You are also not calling model.train() inside the training loop, but at the beginning of the epoch loop if your train_loader has multiple batches, only the first one will be used in train() mode.

@ptrblck I apologize, the indentation of the first print statement was off. I’ve since edited the change. I will make the change to model.train() and update you.
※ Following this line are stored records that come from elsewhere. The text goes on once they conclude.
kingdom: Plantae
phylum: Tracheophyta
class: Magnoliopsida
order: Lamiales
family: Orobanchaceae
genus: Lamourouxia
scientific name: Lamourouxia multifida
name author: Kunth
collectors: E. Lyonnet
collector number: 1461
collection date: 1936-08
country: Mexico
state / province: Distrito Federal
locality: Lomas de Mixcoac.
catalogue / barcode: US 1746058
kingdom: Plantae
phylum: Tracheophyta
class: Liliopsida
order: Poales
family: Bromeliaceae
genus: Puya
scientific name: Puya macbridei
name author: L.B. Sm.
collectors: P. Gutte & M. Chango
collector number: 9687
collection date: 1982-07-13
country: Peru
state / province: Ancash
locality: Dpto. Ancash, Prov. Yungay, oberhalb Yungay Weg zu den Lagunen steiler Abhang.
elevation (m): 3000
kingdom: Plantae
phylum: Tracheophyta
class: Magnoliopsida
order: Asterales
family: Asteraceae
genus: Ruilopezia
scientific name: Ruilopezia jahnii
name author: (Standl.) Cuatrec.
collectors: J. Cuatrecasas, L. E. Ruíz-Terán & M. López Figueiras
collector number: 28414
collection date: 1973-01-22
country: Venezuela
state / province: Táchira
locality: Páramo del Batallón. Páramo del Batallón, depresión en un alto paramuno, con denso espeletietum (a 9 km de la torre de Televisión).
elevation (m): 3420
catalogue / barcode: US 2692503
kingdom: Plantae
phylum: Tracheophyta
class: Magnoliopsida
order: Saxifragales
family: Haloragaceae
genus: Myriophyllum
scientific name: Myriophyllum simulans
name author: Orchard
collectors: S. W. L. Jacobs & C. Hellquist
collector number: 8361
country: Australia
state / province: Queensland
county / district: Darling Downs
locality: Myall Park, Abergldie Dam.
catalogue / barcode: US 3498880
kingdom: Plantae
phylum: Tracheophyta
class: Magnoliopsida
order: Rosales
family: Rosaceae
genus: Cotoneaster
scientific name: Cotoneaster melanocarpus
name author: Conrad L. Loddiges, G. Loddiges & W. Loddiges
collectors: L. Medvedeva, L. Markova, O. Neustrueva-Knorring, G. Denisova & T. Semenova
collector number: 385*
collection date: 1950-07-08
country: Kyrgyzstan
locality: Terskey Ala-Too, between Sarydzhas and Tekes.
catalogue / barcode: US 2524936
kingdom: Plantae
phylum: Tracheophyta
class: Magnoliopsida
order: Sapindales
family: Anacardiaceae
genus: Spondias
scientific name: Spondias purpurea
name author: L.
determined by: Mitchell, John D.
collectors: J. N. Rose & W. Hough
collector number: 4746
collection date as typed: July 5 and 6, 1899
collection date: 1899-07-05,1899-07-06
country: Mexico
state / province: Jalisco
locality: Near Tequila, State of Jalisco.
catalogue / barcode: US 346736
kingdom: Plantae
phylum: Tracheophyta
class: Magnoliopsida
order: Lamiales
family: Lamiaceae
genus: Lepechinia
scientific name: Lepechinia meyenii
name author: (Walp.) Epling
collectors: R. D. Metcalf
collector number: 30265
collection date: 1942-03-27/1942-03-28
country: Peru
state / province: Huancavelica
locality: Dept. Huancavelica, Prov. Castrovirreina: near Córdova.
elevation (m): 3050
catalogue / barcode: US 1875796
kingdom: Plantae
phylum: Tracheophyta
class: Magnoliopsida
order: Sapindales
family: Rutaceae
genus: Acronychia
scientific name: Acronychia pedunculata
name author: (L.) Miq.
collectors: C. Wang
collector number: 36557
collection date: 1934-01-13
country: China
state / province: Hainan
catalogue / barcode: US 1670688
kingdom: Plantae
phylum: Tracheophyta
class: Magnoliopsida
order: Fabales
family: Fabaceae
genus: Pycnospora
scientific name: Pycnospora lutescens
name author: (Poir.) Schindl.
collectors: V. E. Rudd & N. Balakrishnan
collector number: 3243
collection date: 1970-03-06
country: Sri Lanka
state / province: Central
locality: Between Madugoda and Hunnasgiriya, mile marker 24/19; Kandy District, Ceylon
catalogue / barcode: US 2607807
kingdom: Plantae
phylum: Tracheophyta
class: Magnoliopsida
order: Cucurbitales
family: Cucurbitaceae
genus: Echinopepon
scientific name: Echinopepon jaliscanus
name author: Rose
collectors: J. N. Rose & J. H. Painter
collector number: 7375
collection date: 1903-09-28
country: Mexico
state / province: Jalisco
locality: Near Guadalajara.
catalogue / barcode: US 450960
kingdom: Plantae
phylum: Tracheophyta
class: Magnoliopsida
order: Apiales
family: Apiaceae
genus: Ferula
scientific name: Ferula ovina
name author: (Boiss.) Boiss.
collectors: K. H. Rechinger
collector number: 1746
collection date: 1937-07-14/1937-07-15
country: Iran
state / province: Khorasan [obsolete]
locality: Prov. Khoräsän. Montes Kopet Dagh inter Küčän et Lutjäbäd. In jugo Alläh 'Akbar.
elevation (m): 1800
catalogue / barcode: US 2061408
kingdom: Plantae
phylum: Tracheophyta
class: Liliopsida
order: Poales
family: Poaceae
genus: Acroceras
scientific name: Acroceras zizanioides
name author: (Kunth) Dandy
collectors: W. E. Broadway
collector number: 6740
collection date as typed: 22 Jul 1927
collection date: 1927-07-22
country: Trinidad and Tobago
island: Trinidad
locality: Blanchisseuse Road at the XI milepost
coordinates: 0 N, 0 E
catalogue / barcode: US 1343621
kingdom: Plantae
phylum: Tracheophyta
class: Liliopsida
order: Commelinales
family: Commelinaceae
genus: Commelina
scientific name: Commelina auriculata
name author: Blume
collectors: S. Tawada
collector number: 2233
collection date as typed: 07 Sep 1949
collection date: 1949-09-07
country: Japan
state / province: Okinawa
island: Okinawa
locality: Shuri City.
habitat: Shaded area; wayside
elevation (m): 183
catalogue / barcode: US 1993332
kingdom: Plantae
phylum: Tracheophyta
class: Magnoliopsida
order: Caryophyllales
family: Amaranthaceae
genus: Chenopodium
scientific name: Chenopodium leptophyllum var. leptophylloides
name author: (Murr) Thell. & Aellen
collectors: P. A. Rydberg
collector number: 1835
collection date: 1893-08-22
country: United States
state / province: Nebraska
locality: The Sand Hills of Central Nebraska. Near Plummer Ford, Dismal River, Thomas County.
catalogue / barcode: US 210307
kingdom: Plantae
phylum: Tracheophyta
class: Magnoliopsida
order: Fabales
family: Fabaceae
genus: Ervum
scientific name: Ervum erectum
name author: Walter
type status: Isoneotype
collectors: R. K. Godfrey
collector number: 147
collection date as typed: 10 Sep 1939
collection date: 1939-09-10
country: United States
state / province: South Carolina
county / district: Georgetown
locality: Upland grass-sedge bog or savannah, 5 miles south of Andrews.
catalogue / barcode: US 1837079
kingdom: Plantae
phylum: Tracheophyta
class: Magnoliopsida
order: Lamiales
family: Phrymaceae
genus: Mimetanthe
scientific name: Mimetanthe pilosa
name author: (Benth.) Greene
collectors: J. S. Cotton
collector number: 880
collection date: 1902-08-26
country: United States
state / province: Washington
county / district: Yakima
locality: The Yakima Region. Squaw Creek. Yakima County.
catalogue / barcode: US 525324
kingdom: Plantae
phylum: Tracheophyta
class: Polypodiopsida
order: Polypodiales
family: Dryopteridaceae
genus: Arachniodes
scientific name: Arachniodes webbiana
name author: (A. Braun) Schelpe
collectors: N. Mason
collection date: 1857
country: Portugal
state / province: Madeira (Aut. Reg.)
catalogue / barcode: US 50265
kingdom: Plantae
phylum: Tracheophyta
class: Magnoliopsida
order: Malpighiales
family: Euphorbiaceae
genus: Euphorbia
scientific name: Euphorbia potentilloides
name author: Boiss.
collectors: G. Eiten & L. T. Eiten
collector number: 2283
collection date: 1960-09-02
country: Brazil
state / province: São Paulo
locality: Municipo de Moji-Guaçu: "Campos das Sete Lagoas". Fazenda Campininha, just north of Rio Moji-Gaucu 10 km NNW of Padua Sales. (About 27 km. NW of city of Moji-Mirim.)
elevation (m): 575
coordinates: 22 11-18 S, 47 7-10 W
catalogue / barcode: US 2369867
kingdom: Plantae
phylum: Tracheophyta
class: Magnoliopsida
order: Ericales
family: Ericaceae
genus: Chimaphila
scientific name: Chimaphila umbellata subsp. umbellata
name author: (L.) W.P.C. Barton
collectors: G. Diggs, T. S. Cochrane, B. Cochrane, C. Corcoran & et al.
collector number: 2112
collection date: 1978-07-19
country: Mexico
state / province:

Is the same true for model.eval()? Should it be moved into the validation loop?

Thanks for the update. Your edited code now has a syntax error as the first print statement uses an invalid indentation:


epochs = 10
for epoch in range(epochs):
    # datloader loop
    for i in range(10):
        # model training
        a = 1
        
    print(f"epoch {epoch} | time (sec) : {time.time() - t0:.2f} | t_acc : {(running_acc / len(train_loader)):.2f} | t_loss : {(running_loss / len(train_loader.dataset)):.2f}", end=" | ")

        total = 0
        correct = 0

Output:

    total = 0
    ^
IndentationError: unexpected indent

Sorry! Let’s try this one more time. I’ve re-edited.

@ptrblck Here’s my output after moving model.train() into the training loop:

epoch 0 | time (sec) : 31.82 | t_acc : 22.66 | t_loss : 2.08 | v_acc : 14.39 | v_loss : 3.87
epoch 1 | time (sec) : 30.75 | t_acc : 23.25 | t_loss : 2.05 | v_acc : 16.36 | v_loss : 3.30
epoch 2 | time (sec) : 30.79 | t_acc : 23.64 | t_loss : 2.04 | v_acc : 11.58 | v_loss : 3.09
epoch 3 | time (sec) : 30.77 | t_acc : 41.57 | t_loss : 1.52 | v_acc : 51.23 | v_loss : 1.26
epoch 4 | time (sec) : 30.86 | t_acc : 72.73 | t_loss : 0.83 | v_acc : 59.36 | v_loss : 1.56
epoch 5 | time (sec) : 30.85 | t_acc : 86.40 | t_loss : 0.44 | v_acc : 80.78 | v_loss : 0.59
epoch 6 | time (sec) : 30.81 | t_acc : 90.07 | t_loss : 0.32 | v_acc : 38.93 | v_loss : 2.29
epoch 7 | time (sec) : 30.80 | t_acc : 91.60 | t_loss : 0.27 | v_acc : 69.93 | v_loss : 0.93
epoch 8 | time (sec) : 30.81 | t_acc : 92.37 | t_loss : 0.24 | v_acc : 78.57 | v_loss : 0.64
epoch 9 | time (sec) : 30.88 | t_acc : 93.13 | t_loss : 0.22 | v_acc : 69.25 | v_loss : 1.04

I still seem to have the same issue.

Could you please once again post what the code looks like after all the edits?